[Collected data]
┄┄┄┄┄┄┄┄┄┄┄┄┄┄┄┄┄┄┄┄
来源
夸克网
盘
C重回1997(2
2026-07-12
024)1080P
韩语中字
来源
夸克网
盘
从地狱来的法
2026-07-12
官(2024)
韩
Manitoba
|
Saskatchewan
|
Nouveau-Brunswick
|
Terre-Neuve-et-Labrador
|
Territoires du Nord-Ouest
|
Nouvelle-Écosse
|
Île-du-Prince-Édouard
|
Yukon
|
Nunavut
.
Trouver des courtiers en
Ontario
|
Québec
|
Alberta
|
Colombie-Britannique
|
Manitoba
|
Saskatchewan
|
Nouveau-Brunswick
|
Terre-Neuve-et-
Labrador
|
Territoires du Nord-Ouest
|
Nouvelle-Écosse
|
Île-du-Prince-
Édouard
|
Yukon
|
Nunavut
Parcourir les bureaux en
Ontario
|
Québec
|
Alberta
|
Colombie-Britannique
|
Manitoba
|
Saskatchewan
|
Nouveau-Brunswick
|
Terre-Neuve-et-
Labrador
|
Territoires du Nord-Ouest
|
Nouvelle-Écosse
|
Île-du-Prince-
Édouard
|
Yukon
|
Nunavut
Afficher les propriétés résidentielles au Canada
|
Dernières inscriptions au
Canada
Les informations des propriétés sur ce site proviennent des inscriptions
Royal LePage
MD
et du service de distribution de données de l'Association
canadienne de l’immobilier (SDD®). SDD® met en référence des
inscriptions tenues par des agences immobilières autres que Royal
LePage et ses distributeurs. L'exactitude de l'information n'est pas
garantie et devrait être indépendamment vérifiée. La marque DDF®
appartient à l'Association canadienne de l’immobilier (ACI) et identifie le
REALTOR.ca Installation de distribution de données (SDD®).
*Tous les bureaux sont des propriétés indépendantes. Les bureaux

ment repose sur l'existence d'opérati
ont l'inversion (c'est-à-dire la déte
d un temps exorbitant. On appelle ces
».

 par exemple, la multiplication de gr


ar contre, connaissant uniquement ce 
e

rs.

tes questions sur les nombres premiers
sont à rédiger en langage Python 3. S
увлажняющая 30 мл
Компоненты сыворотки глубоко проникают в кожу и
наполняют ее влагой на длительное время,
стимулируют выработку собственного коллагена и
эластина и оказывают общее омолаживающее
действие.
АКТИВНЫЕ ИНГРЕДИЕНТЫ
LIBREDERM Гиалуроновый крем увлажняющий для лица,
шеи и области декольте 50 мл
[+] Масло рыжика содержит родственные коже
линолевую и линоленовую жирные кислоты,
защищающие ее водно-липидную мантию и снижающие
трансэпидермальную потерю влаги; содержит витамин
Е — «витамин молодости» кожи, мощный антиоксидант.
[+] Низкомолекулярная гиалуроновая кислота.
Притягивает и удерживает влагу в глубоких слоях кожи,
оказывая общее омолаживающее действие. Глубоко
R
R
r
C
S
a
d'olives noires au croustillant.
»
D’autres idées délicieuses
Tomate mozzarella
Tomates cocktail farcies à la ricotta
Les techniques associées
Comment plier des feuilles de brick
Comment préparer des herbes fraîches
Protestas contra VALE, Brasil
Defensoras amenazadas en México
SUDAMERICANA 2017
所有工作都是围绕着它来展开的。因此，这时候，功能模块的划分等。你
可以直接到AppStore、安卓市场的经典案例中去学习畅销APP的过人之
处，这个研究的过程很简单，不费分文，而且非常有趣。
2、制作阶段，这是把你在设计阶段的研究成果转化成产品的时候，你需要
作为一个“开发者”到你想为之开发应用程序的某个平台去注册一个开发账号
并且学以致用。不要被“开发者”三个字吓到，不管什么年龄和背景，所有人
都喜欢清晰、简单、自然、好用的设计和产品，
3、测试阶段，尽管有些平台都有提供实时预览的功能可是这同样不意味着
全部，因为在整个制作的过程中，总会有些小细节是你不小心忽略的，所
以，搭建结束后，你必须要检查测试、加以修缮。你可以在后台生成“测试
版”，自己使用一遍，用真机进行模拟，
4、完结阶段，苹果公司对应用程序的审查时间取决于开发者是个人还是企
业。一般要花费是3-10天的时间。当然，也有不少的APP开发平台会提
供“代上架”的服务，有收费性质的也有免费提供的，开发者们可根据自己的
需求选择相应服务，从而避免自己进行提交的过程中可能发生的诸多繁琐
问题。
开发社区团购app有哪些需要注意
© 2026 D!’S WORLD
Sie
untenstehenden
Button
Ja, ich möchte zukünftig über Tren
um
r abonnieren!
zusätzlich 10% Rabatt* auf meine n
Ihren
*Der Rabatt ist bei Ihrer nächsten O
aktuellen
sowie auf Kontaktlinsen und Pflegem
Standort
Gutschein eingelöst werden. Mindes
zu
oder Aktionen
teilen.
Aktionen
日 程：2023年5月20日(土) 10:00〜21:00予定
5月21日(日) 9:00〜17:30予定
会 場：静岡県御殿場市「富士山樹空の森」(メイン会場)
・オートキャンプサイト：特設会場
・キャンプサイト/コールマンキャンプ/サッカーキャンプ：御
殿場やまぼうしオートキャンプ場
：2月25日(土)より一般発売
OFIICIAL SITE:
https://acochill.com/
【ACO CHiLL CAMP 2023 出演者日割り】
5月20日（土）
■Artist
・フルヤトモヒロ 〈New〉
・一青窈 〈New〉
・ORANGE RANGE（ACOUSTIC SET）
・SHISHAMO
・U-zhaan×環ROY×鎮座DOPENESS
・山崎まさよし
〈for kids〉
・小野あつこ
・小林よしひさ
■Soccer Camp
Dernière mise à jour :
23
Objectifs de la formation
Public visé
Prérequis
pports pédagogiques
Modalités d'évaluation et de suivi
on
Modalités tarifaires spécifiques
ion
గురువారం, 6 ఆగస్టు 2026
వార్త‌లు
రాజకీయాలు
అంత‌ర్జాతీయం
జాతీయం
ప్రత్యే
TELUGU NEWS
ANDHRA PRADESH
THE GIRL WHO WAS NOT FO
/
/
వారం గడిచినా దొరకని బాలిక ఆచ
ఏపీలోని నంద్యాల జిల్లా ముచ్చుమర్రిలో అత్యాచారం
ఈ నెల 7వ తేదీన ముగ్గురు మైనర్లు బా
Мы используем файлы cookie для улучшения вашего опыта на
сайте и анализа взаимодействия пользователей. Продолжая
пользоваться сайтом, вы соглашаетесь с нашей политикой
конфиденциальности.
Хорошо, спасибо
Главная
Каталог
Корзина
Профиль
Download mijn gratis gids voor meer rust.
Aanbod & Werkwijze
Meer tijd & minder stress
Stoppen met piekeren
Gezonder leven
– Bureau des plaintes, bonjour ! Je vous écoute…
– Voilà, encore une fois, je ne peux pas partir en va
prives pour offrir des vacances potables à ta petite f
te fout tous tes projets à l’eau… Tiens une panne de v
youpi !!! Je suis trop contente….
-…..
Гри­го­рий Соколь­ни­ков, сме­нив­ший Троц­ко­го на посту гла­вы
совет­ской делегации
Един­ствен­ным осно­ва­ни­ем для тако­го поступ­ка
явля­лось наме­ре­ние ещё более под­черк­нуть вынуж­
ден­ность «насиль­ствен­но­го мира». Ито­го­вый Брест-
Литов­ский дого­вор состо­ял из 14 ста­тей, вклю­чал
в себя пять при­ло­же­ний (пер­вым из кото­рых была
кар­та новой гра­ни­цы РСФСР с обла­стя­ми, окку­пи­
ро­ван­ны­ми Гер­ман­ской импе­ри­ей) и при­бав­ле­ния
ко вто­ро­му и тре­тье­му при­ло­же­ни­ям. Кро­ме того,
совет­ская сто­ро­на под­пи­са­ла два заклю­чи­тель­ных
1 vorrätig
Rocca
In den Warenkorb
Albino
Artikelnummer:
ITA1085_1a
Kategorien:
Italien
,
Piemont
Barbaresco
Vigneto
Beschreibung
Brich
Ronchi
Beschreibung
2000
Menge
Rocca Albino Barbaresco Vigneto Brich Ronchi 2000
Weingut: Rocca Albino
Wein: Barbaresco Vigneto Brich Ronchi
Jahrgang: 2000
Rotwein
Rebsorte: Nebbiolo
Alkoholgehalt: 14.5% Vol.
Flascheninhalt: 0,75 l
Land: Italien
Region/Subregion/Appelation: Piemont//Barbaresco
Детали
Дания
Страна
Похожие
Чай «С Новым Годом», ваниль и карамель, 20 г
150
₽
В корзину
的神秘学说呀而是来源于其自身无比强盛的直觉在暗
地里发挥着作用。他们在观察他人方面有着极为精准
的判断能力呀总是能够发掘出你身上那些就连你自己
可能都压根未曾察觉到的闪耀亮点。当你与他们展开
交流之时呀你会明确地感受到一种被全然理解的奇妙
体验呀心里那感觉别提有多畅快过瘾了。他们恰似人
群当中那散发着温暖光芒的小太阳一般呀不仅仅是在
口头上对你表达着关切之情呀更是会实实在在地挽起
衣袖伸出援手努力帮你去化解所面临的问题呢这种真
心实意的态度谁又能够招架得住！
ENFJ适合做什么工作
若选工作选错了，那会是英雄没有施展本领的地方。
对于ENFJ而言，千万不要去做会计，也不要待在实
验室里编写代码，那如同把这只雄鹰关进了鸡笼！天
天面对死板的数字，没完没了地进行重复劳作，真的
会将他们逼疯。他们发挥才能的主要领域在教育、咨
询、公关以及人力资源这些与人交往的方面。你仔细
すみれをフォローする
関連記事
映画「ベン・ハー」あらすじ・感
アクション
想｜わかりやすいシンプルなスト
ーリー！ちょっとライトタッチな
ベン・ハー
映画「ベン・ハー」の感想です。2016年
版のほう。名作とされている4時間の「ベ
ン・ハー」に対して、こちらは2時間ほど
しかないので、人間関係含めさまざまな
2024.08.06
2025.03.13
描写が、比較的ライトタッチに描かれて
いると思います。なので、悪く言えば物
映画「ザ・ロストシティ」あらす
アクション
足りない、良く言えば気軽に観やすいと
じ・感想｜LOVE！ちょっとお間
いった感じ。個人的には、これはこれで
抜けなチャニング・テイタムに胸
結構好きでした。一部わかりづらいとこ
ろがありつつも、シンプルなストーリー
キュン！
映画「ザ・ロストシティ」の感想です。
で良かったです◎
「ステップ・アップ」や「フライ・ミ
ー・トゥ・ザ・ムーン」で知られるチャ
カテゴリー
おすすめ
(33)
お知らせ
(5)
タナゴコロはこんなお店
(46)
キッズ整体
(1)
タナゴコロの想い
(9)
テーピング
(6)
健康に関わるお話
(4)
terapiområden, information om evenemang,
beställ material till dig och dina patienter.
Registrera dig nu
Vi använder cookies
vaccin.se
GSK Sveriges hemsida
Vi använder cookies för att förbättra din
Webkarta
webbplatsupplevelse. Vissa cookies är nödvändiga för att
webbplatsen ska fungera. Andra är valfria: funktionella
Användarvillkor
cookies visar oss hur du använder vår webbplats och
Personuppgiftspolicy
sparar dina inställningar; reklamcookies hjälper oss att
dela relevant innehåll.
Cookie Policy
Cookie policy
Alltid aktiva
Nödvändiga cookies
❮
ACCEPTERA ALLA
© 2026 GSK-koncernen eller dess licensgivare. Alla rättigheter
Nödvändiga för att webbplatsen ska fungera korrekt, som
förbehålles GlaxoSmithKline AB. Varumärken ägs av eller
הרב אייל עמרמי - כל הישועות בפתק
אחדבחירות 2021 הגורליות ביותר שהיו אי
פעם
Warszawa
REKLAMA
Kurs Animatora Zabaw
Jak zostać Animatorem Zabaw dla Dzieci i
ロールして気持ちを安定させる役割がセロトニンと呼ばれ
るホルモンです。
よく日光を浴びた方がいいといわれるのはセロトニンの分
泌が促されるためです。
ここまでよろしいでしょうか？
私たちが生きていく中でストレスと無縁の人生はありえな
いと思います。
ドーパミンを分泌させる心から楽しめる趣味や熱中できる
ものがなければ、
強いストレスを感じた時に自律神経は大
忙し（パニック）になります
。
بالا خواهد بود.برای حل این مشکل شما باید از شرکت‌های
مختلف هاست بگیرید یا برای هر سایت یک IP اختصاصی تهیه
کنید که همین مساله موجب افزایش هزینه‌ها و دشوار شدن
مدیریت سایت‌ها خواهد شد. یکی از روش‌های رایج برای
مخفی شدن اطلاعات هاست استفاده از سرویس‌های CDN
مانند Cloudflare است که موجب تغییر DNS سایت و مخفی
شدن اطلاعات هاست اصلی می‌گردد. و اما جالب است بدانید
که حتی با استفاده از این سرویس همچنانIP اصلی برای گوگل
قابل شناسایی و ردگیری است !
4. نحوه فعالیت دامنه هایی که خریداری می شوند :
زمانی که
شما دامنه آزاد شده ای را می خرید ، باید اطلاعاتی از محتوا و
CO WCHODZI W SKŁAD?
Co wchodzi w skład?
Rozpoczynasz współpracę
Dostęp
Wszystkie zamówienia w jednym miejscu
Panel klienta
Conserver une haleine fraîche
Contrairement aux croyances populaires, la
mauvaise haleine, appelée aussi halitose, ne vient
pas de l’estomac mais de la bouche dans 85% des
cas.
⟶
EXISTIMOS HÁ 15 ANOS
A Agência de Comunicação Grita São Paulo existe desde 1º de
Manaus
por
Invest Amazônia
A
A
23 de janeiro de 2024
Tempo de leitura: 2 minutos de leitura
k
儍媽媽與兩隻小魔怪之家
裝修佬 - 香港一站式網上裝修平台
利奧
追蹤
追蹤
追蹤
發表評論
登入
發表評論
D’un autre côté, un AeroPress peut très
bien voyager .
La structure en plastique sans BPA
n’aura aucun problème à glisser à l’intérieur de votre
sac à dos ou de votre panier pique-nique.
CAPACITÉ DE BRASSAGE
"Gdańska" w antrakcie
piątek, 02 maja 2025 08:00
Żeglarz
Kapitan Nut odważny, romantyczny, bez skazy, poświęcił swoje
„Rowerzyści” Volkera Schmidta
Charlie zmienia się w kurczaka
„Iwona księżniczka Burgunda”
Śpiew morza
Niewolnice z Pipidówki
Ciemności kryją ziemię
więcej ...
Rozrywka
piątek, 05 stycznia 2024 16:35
┄┄┄┄┄┄┄┄┄┄┄┄┄┄┄┄┄┄┄┄
__What you have to do__.
Could you copy the records, unchanged, from the line containing "tes questions sur les nombres premiers" through the line containing "4、完结阶段，苹果公司对应用程序的审查时间取决于开发者是个人还是企"?

__Your response__.
tes questions sur les nombres premiers
sont à rédiger en langage Python 3. S
увлажняющая 30 мл
Компоненты сыворотки глубоко проникают в кожу и
наполняют ее влагой на длительное время,
стимулируют выработку собственного коллагена и
эластина и оказывают общее омолаживающее
действие.
АКТИВНЫЕ ИНГРЕДИЕНТЫ
LIBREDERM Гиалуроновый крем увлажняющий для лица,
шеи и области декольте 50 мл
[+] Масло рыжика содержит родственные коже
линолевую и линоленовую жирные кислоты,
защищающие ее водно-липидную мантию и снижающие
трансэпидермальную потерю влаги; содержит витамин
Е — «витамин молодости» кожи, мощный антиоксидант.
[+] Низкомолекулярная гиалуроновая кислота.
Притягивает и удерживает влагу в глубоких слоях кожи,
оказывая общее омолаживающее действие. Глубоко
R
R
r
C
S
a
d'olives noires au croustillant.
»
D’autres idées délicieuses
Tomate mozzarella
Tomates cocktail farcies à la ricotta
Les techniques associées
Comment plier des feuilles de brick
Comment préparer des herbes fraîches
Protestas contra VALE, Brasil
Defensoras amenazadas en México
SUDAMERICANA 2017
所有工作都是围绕着它来展开的。因此，这时候，功能模块的划分等。你
可以直接到AppStore、安卓市场的经典案例中去学习畅销APP的过人之
处，这个研究的过程很简单，不费分文，而且非常有趣。
2、制作阶段，这是把你在设计阶段的研究成果转化成产品的时候，你需要
作为一个“开发者”到你想为之开发应用程序的某个平台去注册一个开发账号
并且学以致用。不要被“开发者”三个字吓到，不管什么年龄和背景，所有人
都喜欢清晰、简单、自然、好用的设计和产品，
3、测试阶段，尽管有些平台都有提供实时预览的功能可是这同样不意味着
全部，因为在整个制作的过程中，总会有些小细节是你不小心忽略的，所
以，搭建结束后，你必须要检查测试、加以修缮。你可以在后台生成“测试
版”，自己使用一遍，用真机进行模拟，
4、完结阶段，苹果公司对应用程序的审查时间取决于开发者是个人还是企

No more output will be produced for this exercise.